Description
This Vegan Lentil Shepherd’s Pie is a hearty and comforting plant-based dish featuring tender lentils simmered with aromatic vegetables and herbs, all topped with creamy mashed potatoes made with plant-based butter and milk. Perfect for a satisfying main course, this recipe combines savory flavors and wholesome ingredients for a delicious vegan twist on a classic British favorite.
Ingredients
Scale
For the Lentil Filling
- 2 tablespoons olive oil
- 1 small onion, diced
- 2 cloves garlic, minced
- 2 carrots, diced
- 2 celery stalks, diced
- 1 cup brown or green lentils, rinsed
- 2 tablespoons tomato paste
- 1 teaspoon dried thyme
- 1 teaspoon dried rosemary
- 1/2 teaspoon smoked paprika
- 1/2 teaspoon salt
- 1/4 teaspoon black pepper
- 2 cups vegetable broth
- 1 cup frozen peas
For the Mashed Potato Topping
- 4 cups mashed potatoes (made with plant-based butter and milk)
Instructions
- Preheat the Oven: Preheat your oven to 400°F (200°C) to get it ready for baking the assembled pie.

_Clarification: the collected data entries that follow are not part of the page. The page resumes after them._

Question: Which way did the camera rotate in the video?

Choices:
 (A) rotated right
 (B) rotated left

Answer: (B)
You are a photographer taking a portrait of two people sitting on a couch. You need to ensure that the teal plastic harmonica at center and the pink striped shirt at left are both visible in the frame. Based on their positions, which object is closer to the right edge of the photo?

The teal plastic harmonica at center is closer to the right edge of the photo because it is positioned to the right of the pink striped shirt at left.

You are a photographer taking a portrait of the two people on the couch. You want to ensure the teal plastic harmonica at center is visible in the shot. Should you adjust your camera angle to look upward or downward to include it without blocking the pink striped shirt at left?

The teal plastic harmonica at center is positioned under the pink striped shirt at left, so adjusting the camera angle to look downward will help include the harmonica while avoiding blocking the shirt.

- Sauté Vegetables: In a large skillet, heat the olive oil over medium heat. Add the diced onion, garlic, carrots, and celery, and sauté for 6–8 minutes until the vegetables are softened and fragrant.
- Add Lentils and Seasonings: Stir in the rinsed lentils, tomato paste, dried thyme, dried rosemary, smoked paprika, salt, and black pepper. Cook for 1–2 minutes to allow the flavors to meld together.

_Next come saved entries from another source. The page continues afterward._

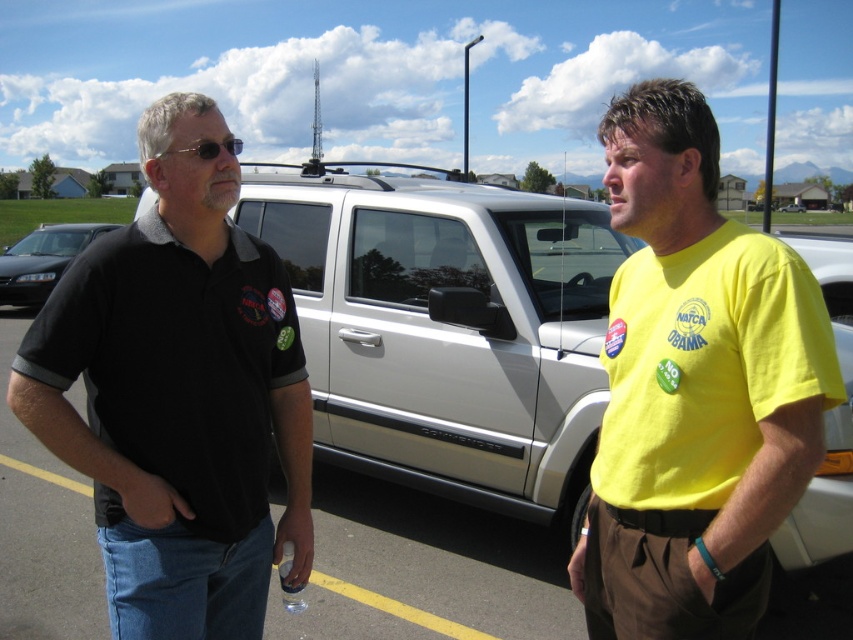
Question: Based on their relative distances, which object is farther from the white matte suv at center?

Choices:
 (A) white matte truck at center
 (B) yellow cotton t-shirt at right

Answer: (A)

Question: Estimate the real-world distances between objects in this image. Which object is farther from the black matte shirt at left?

Choices:
 (A) yellow cotton t-shirt at right
 (B) black glossy sedan at left
 (C) white matte truck at center

Answer: (C)

Question: Is black glossy sedan at left smaller than white matte truck at center?

Choices:
 (A) no
 (B) yes

Answer: (A)

Question: Where is white matte suv at center located in relation to yellow cotton t-shirt at right in the image?

Choices:
 (A) above
 (B) below

Answer: (A)

Question: Which point is farther from the camera taking this photo?

Choices:
 (A) click(x=154, y=115)
 (B) click(x=799, y=209)
 (C) click(x=732, y=440)

Answer: (B)

Question: Can you confirm if yellow cotton t-shirt at right is smaller than white matte truck at center?

Choices:
 (A) no
 (B) yes

Answer: (B)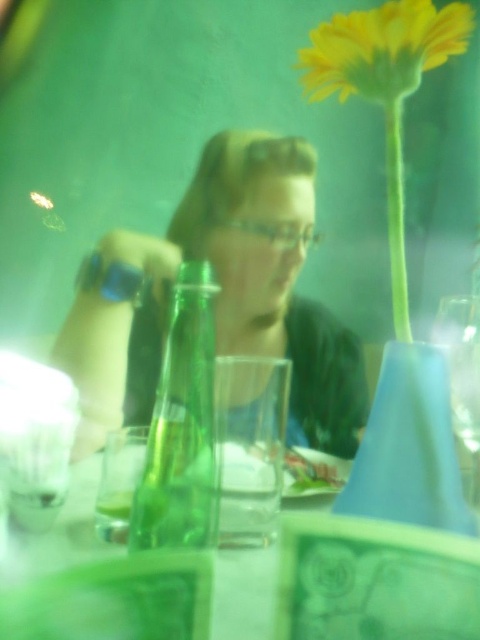
Who is shorter, transparent plastic table at center or transparent glass wine glass at right?

transparent plastic table at center

Is transparent plastic table at center smaller than transparent glass wine glass at right?

Incorrect, transparent plastic table at center is not smaller in size than transparent glass wine glass at right.

Between point (28, 572) and point (445, 326), which one is positioned in front?

Positioned in front is point (28, 572).

Locate an element on the screen. Image resolution: width=480 pixels, height=640 pixels. transparent plastic table at center is located at coordinates (61, 532).

Does yellow matte flower at upper right have a larger size compared to transparent plastic table at center?

No, yellow matte flower at upper right is not bigger than transparent plastic table at center.

Can you confirm if yellow matte flower at upper right is positioned below transparent plastic table at center?

Incorrect, yellow matte flower at upper right is not positioned below transparent plastic table at center.

Is point (360, 67) farther from viewer compared to point (96, 483)?

No.

Where is `yellow matte flower at upper right`? This screenshot has height=640, width=480. yellow matte flower at upper right is located at coordinates (382, 49).

Between green glass bottle at center and yellow matte flower at upper right, which one appears on the left side from the viewer's perspective?

Positioned to the left is green glass bottle at center.

Is green glass bottle at center to the left of yellow matte flower at upper right from the viewer's perspective?

Correct, you'll find green glass bottle at center to the left of yellow matte flower at upper right.

This screenshot has height=640, width=480. Identify the location of green glass bottle at center. pos(181,426).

- Simmer the Lentil Mixture: Pour in the vegetable broth and bring the mixture to a boil. Reduce the heat to low and let it simmer, uncovered, for 25–30 minutes, or until the lentils are tender and the mixture has thickened to a stew-like consistency.
- Add Frozen Peas: Stir in the frozen peas and continue to simmer for an additional 2–3 minutes until the peas are heated through.

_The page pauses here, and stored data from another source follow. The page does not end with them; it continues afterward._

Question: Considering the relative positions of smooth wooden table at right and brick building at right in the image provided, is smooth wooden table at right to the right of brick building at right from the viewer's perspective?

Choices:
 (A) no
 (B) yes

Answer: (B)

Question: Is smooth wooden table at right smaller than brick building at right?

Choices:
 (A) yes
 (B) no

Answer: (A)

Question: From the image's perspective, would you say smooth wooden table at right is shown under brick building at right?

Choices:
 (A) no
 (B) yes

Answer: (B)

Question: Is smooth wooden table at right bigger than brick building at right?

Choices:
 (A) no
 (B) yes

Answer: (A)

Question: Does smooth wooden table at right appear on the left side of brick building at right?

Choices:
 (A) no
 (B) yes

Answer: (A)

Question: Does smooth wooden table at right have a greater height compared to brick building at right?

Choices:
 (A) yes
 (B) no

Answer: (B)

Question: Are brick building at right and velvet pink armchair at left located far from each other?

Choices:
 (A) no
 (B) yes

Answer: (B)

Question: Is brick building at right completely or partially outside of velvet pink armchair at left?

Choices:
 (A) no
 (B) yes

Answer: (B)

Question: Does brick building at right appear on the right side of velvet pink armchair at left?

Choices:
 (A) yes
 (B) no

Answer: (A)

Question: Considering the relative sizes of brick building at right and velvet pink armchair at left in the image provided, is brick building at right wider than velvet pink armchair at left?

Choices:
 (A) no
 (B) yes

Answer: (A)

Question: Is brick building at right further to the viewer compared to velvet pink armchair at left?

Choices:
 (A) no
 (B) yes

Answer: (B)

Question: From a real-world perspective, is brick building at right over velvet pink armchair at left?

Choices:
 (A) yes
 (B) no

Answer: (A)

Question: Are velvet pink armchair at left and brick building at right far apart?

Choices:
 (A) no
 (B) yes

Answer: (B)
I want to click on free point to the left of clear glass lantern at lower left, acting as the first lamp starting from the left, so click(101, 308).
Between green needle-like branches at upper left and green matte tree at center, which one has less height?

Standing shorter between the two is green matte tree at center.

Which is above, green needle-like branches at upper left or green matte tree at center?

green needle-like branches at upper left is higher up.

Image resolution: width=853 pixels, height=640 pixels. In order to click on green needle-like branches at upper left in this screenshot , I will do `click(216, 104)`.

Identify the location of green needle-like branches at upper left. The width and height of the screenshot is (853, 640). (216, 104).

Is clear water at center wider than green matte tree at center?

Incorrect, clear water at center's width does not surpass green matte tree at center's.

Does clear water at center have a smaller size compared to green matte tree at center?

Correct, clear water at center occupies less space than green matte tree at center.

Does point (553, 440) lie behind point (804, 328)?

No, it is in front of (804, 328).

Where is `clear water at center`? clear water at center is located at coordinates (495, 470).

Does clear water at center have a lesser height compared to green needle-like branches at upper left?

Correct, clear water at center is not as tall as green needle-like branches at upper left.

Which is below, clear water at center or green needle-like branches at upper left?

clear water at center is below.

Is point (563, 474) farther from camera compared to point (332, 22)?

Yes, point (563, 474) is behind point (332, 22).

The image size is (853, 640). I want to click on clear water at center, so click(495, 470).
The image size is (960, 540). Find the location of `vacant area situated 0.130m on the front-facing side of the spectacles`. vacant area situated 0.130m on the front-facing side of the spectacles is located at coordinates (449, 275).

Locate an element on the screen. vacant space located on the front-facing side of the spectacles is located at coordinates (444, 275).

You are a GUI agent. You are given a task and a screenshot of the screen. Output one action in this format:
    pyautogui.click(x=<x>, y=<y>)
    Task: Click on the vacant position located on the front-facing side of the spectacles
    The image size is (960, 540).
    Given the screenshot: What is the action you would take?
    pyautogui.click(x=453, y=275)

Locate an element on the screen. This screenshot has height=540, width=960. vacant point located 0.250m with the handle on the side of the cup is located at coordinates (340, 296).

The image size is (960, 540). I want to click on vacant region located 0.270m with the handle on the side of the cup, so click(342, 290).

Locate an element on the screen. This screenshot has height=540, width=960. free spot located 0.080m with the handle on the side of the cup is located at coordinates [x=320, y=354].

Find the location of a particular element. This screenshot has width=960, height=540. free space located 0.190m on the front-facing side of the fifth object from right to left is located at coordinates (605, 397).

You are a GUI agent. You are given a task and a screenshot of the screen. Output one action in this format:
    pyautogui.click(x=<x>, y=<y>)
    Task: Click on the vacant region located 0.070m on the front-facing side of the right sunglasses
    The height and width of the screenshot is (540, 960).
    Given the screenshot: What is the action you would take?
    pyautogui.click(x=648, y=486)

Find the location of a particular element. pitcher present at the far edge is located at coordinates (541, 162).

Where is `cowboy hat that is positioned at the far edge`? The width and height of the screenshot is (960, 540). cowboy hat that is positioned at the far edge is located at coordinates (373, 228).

- Assemble the Shepherd’s Pie: Transfer the lentil and vegetable mixture into a baking dish, spreading it evenly. Then, spoon the mashed potatoes over the top and use a spatula to smooth the surface evenly.
- Bake the Pie: Place the baking dish in the preheated oven and bake for 20–25 minutes, or until the mashed potato topping is slightly golden and heated through.
- Optional Broiling: For a crispier top, broil the pie for 2–3 minutes at the end of baking, watching carefully to prevent burning.
- Cool and Serve: Let the pie cool for 5 minutes before serving to allow the flavors to settle and make it easier to slice.
Notes
- You can prepare the mashed potatoes ahead of time or use store-bought vegan mashed potatoes for convenience.
- For an extra crispy topping, broil the shepherd’s pie for 2–3 minutes after baking.
- This dish is excellent for meal prep and freezes well for later enjoyment.